Le mot de la semaine n’est ni difficile à traduire, ni difficile à prononcer, même si sa prononciation suédoise diffère un peu de la française : on dit à peut près [pachoune]. Il se décline de cette manière-là :
en passion [ène pachoune] = une passion
passionen [pachounène] = la passion
passioner [pachounère] = des passions
passionerna [pachounèr(e)na] = les passions
Ce mot, en suédois comme en français, a changé de signification à travers les âges. Une passion, aujourd’hui, correspond à un sentiment très fort et a une connotation souvent positive ; autrefois, le mot désignait toute émotion forte, positive ou négative. C’est dans ce sens qu’il est utilisé dans le titre de la nouvelle exposition du Nationalmuseum, inaugurée le 7 mars par la ministre suédoise de la culture, Lena Adelsohn Liljeroth : « Passioner. Konst och känslor genom fem sekler » en suédois, « Passions. Five Centuries of Art and Emotions » en anglais, ou « Passions. Cinq siècles d’art et d’émotions » en français.
Passioner – konst och känslor genom fem sekler from Nationalmuseum on Vimeo.
Le point de départ de l’exposition sont les Caractères de Charles Le Brun, dessins à travers lesquels il essayait au XVIIème siècle de systématiser les expressions des sentiments et qui ont inspiré de nombreux artistes postérieurs. Mais l’expression des sentiments est quelque chose qui a toujours intéressé et interrogé les artistes, comme en témoigne la copie en plâtre du célèbre Laocoon, dont l’original, datant du IIème och Ier siècle avant J.-C., fut redécouvert en Italie en 1506 et est désormais exposé au musée Pio-Clementino au Vatican.

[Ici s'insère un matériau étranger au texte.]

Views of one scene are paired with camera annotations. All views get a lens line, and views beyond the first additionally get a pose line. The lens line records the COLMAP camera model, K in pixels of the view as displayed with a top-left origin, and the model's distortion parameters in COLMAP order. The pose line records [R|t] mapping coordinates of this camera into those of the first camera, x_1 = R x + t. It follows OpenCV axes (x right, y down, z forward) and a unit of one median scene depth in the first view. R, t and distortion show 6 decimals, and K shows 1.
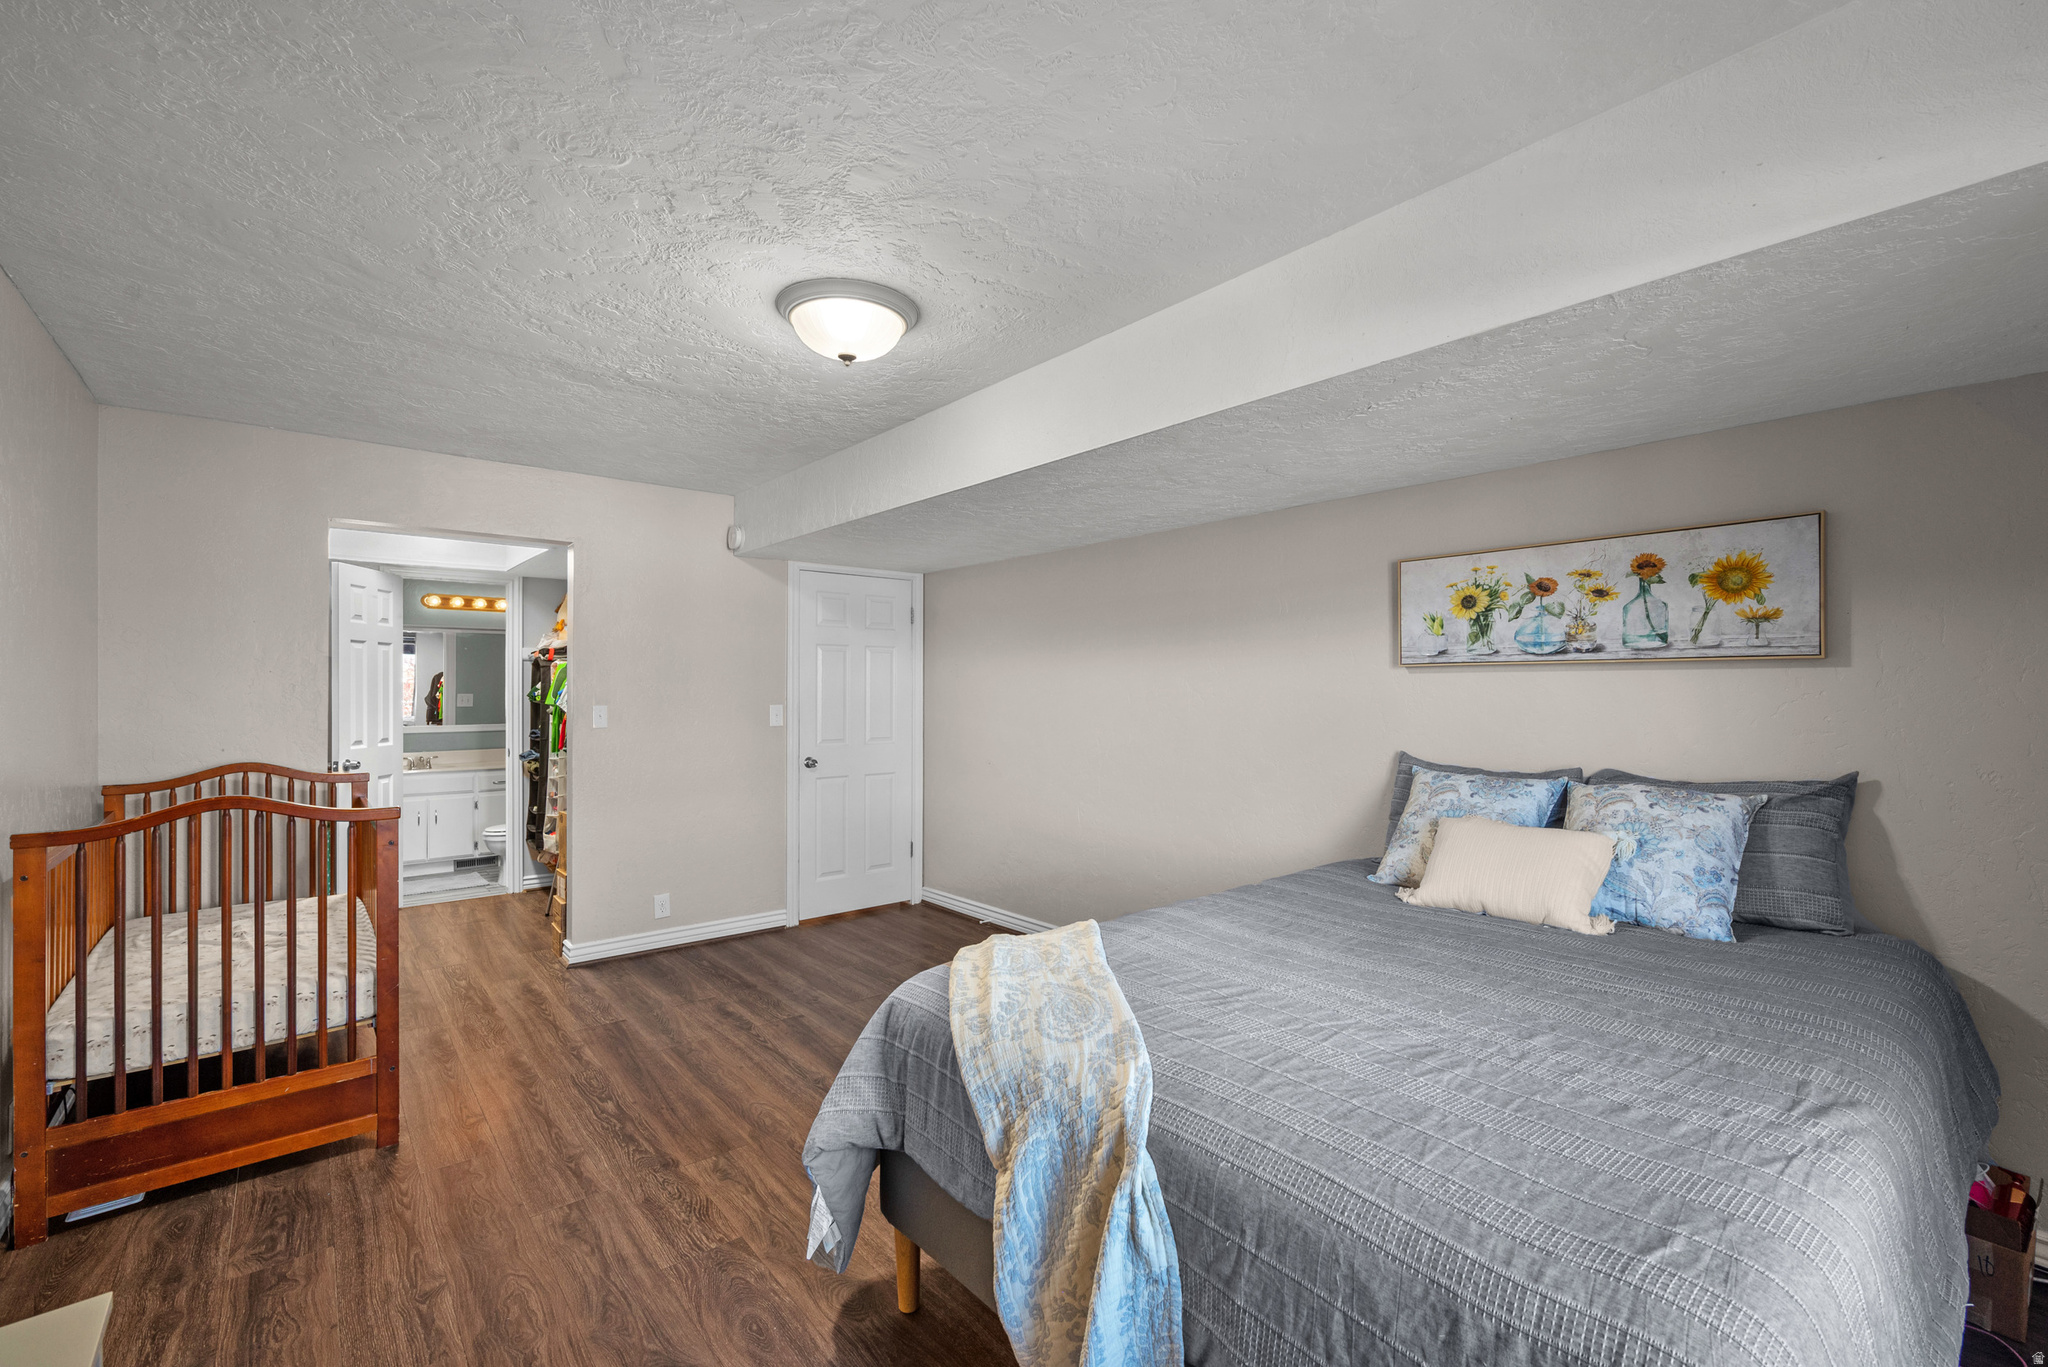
lens RADIAL K [[880.9, 0, 1022.6], [0, 880.9, 688.7], [0, 0, 1]] dist [-0.002464, 0.000235]
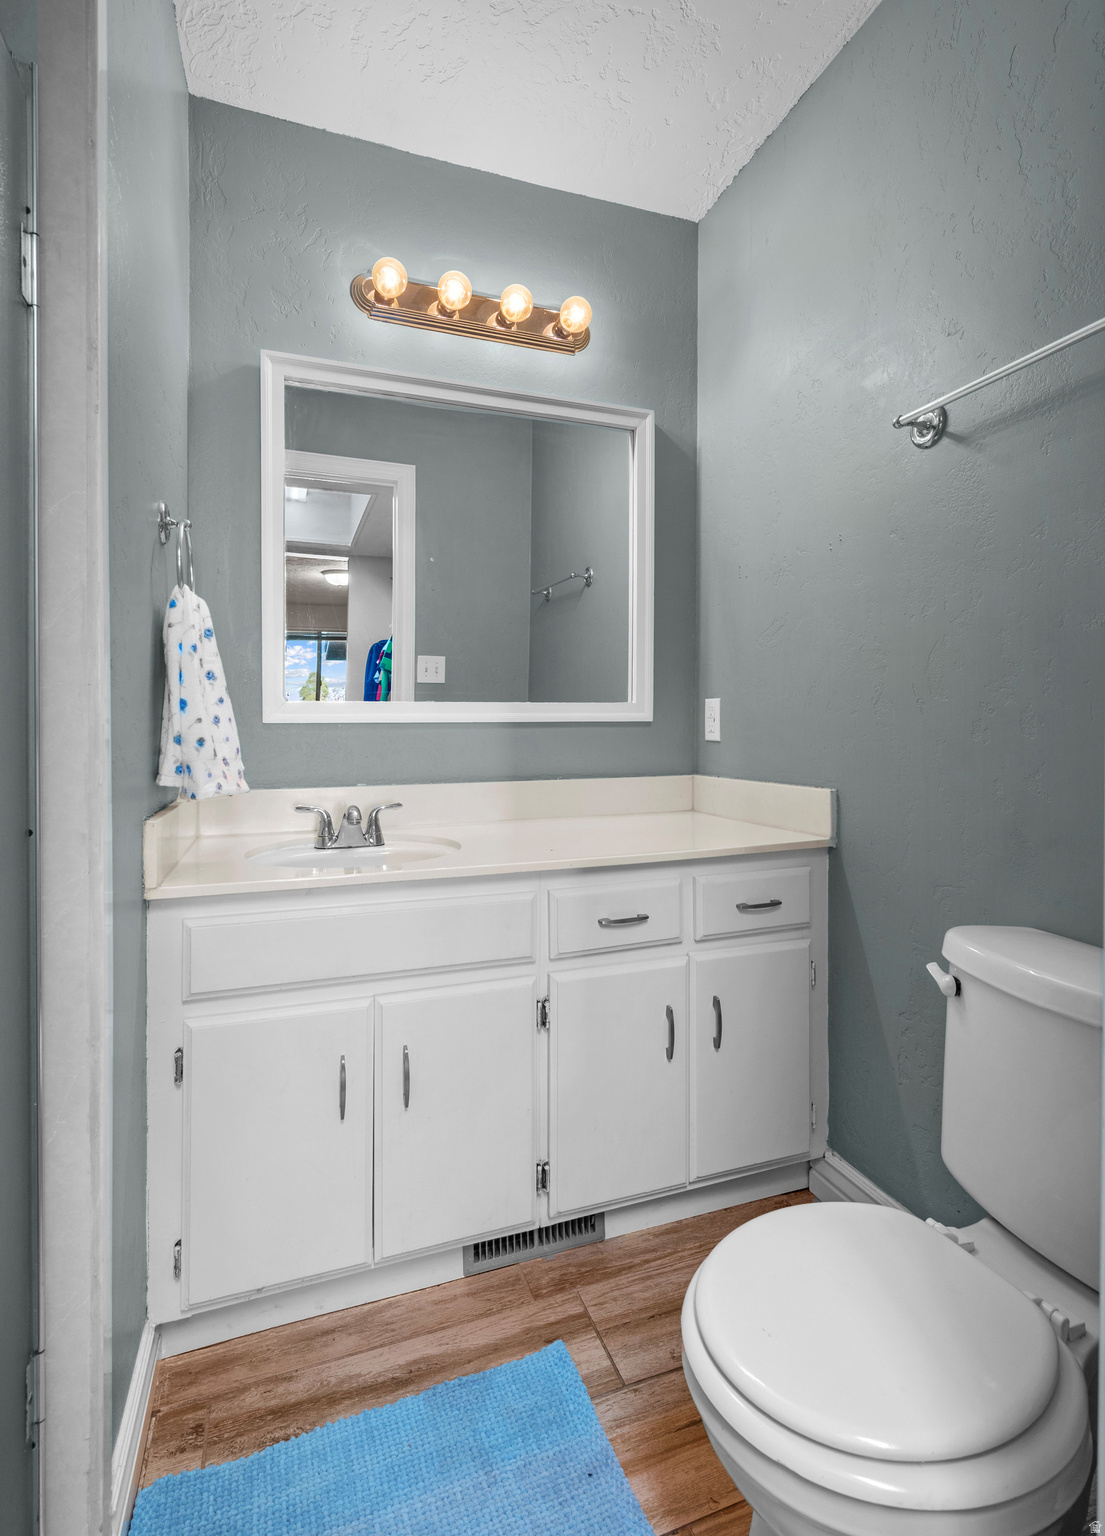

L’exposition du Nationalmuseum se base essentiellement sur les riches collections du musée dont les peintures, sculptures, dessins et gravures regorgent d’exemples illustrant des sentiments, ou l’absence de sentiments pour certaines. On y voit des œuvres de l’Hollandais Rembrandt, du Suédois Sergel, et du Français Coypel pour n’en citer que quelques-uns.
Pour compléter et élargir l’argument, des œuvres plus modernes ont été empruntées à d’autres musées, par exemple Edvard Munch, Charlie White, Absalon. De nombreux livres ayant trait à la physiognomie sont également exposés. Les œuvres vidéo de Bill Viola constituent le fil rouge de l’exposition : les six œuvres empruntées sont issues d’une série de 24 intitulée justement Passions à travers laquelle il réinterprète des thèmes courants de l’histoire de l’art en les rendant universel et plus humains, comme par exemple dans Dolorosa.
Mon œuvre préférée, dans cette exposition, est celle de l’artiste hollandaise Rineke Dijkstra : une œuvre vidéo sur trois grands écrans intitulée Wheeping Woman, qui met en scène un groupe d’écoliers faisant face à une œuvre de Picasso lors d’une visite à la Tate Liverpool. Le côté génial de l’œuvre de Dijkstra est qu’on ne voit jamais l’œuvre de Picasso, mais seulement la réaction des enfants. Une réaction par les mots mais aussi par les gestes, dans leur interaction entre eux-mêmes et surtout entre eux et la peinture de Picasso. Le visage d’un des garçons exprime l’empathie qu’il ressent en étudiant le visage de Dora Maar pleurant. Pour moi, c’est l’œuvre la plus pertinente de l’exposition car elle montre comment l’être humain réagit aux sentiments de son prochain, par la sympathie et l’empathie. Cela rejoint le choix de scénographie de la première salle de l’exposition, pour l’occasion couverte de miroirs, justement pour refléter les sentiments des visiteurs au vue des œuvres accrochées aux murs.
Ce n’est donc pas une exposition abordant le thème de l’amour passionnel par exemple (à part éventuellement celui de la Passion du Christ) et la plupart des sentiments ne sont pas joyeux. Mais si vous voulez rire et sourire, je vous conseille vivement l’exposition parallèle, située au rez-de-chaussée du musée, qui traite de l’art de la caricature en Suède depuis le XVIème siècle jusqu’à nos jours. C’est une exposition très intéressante du point de vue historique et pleine d’humour tant par son contenu que par son accrochage.
Ces deux expositions se complètent très bien (prévoyez donc une bonne heure de visite si ce n’est plus) et elles sont ouvertes jusqu’au 12 août.